▶ **Given instruction**: Copy out the rows from the line with "scientific name: Phacelia distans" to the line with "state / province: Baja California Norte", both included, character for character.

▶ **Source material**:

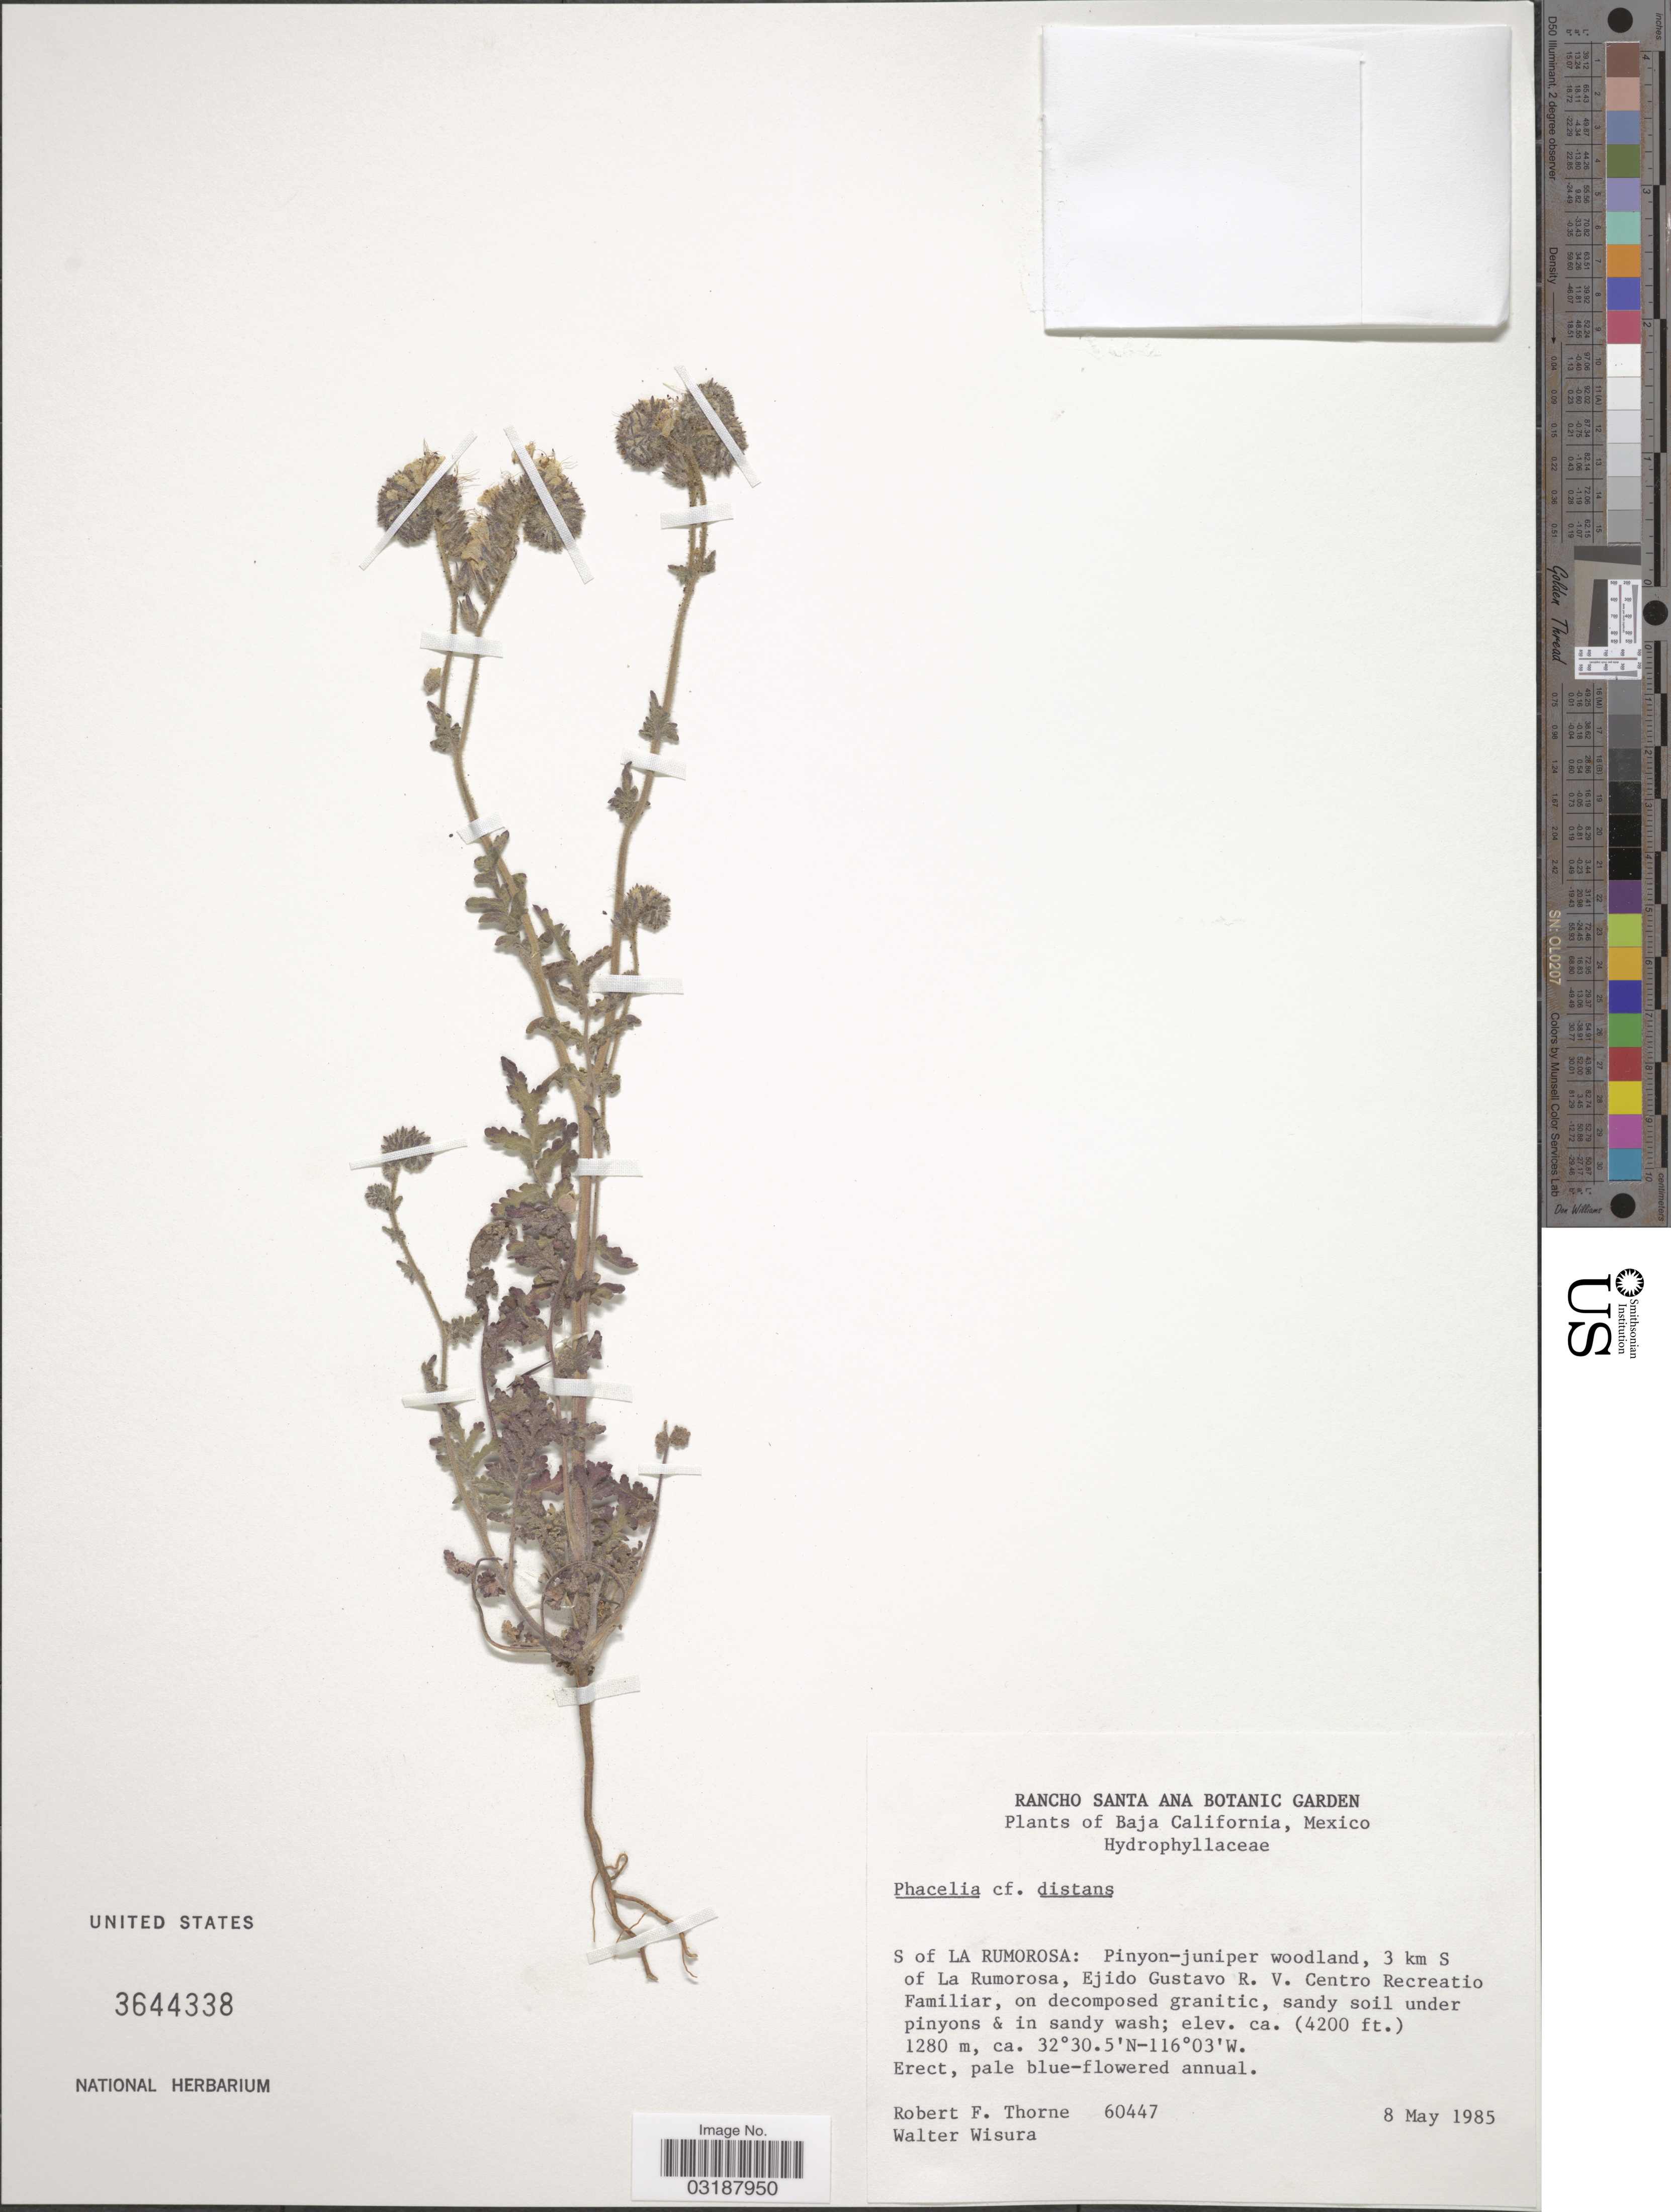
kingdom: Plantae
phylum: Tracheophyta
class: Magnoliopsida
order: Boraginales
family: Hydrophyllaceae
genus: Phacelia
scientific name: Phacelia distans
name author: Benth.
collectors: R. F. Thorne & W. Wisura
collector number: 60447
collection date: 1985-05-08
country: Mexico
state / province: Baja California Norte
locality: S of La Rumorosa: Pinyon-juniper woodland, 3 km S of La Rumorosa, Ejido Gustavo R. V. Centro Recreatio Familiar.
...
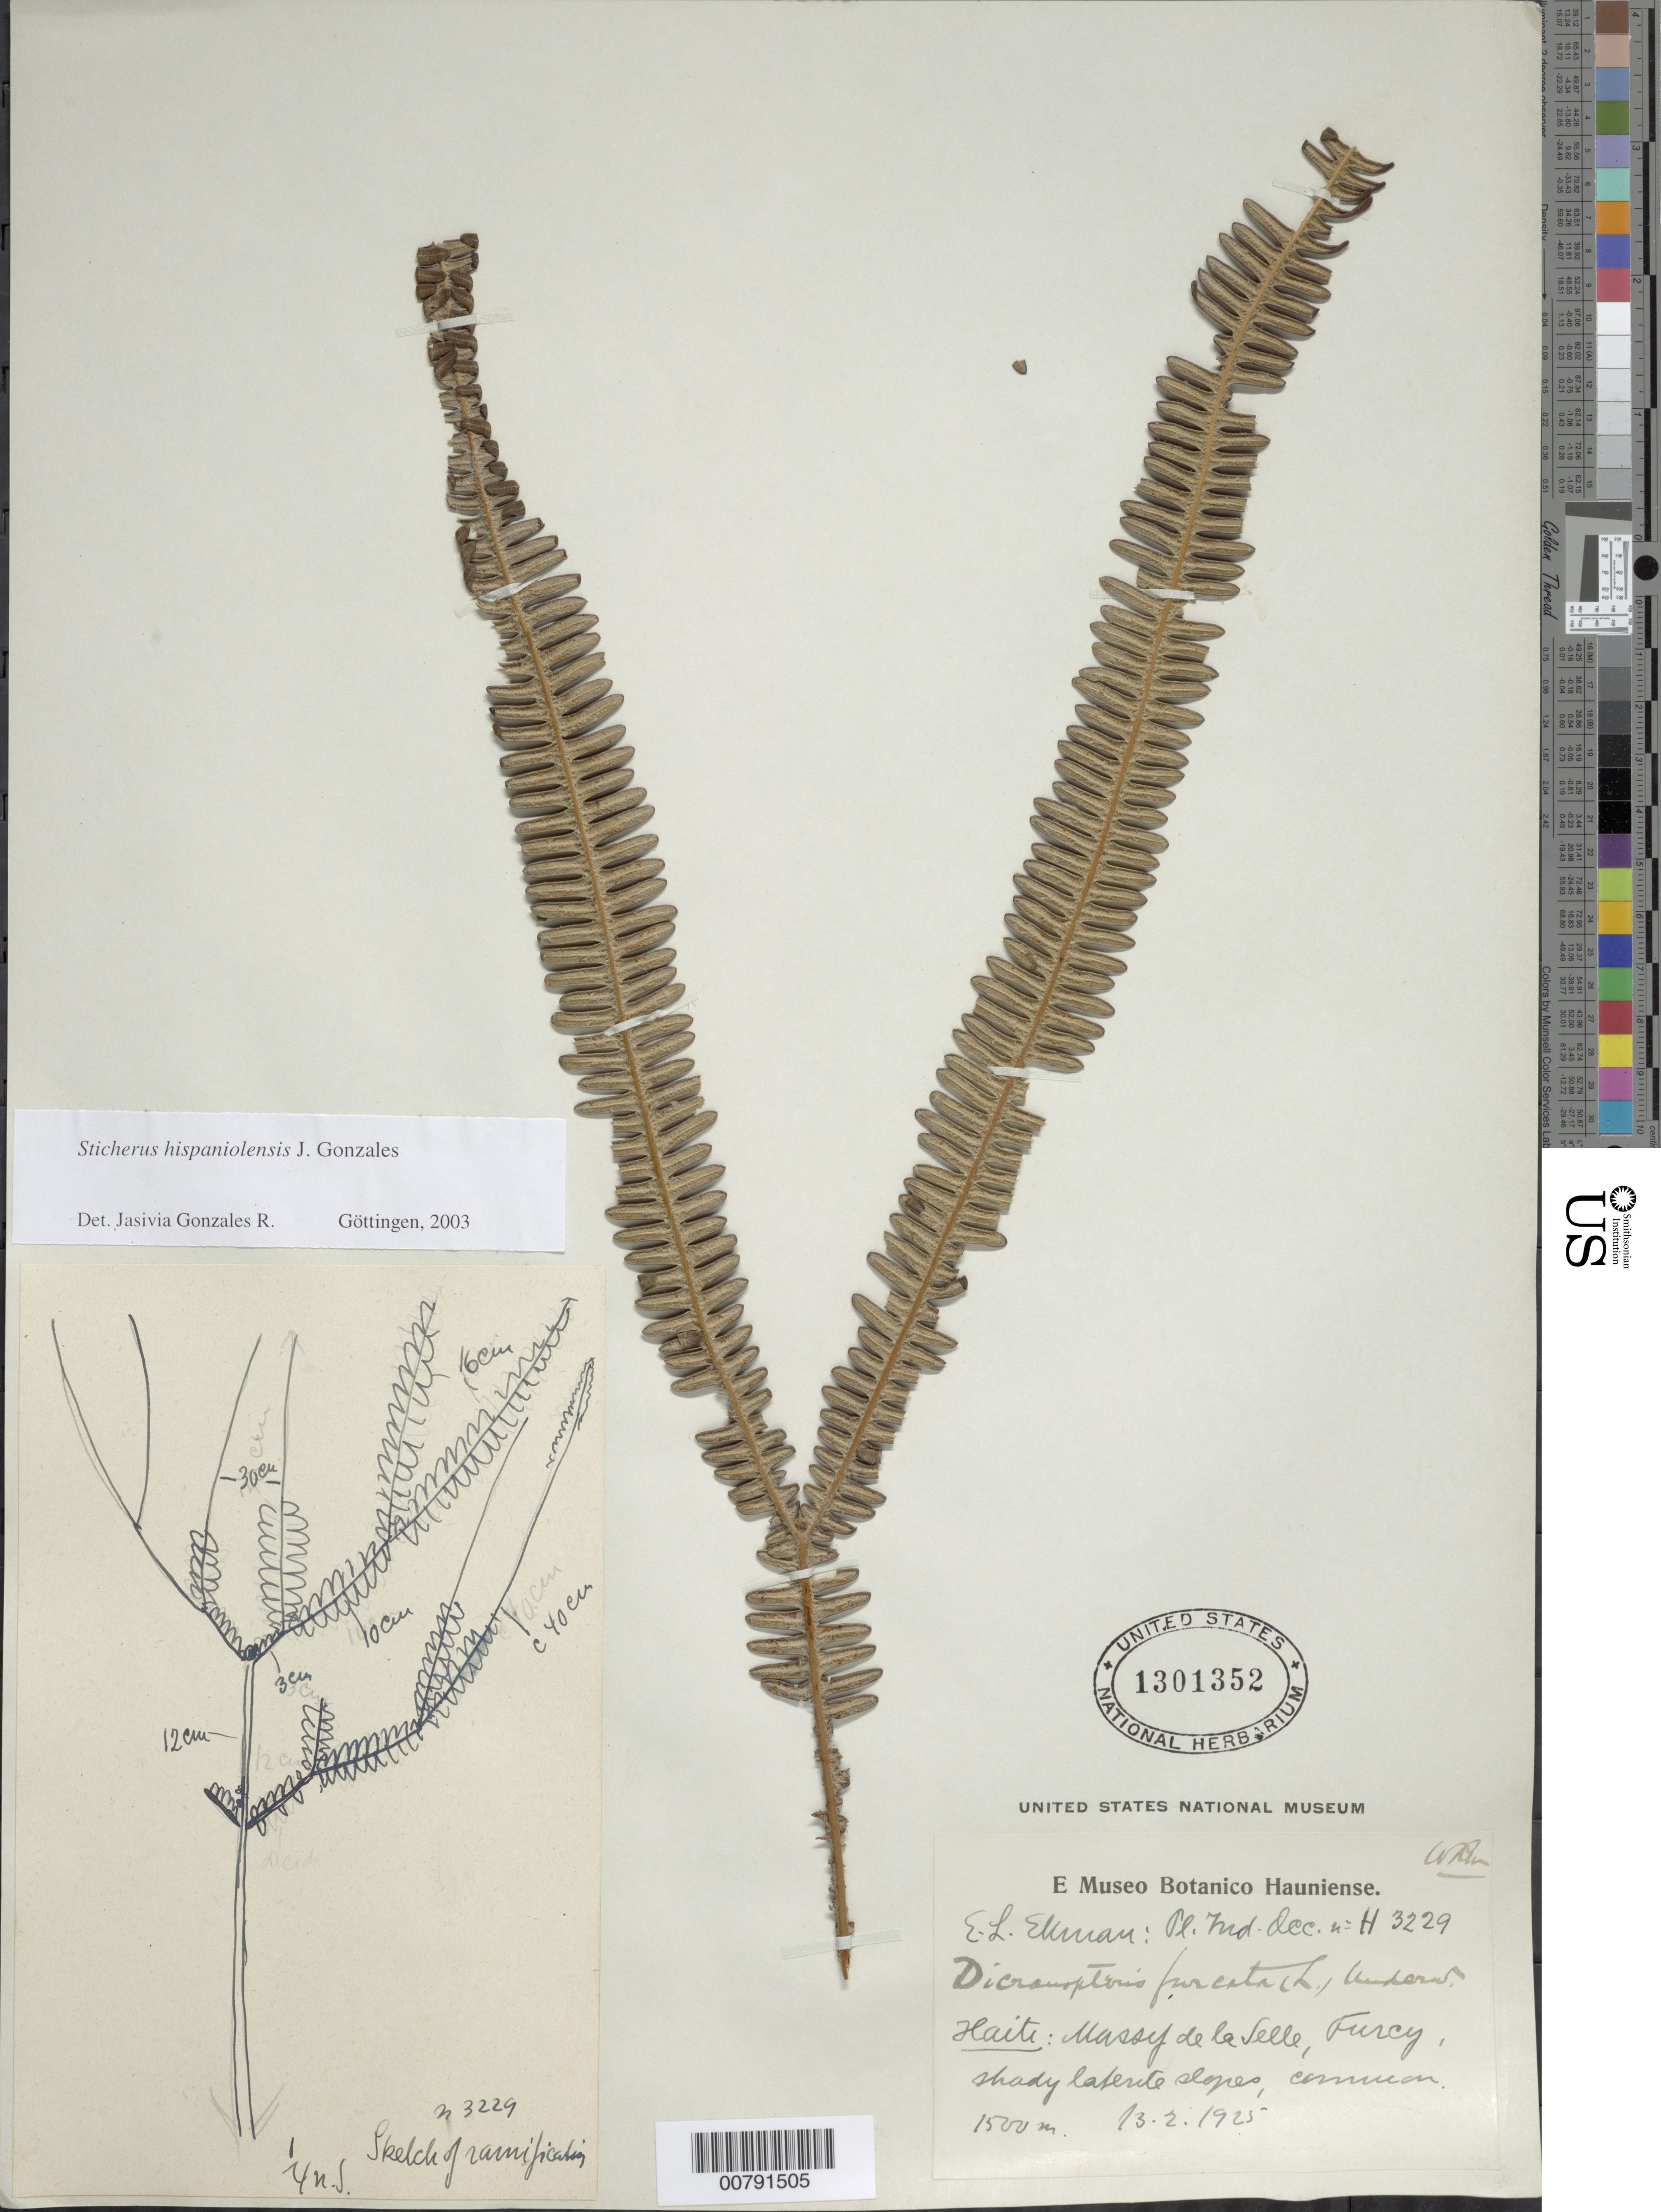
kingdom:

▶ **Answer for the task**:
scientific name: Phacelia distans
name author: Benth.
collectors: R. F. Thorne & W. Wisura
collector number: 60447
collection date: 1985-05-08
country: Mexico
state / province: Baja California Norte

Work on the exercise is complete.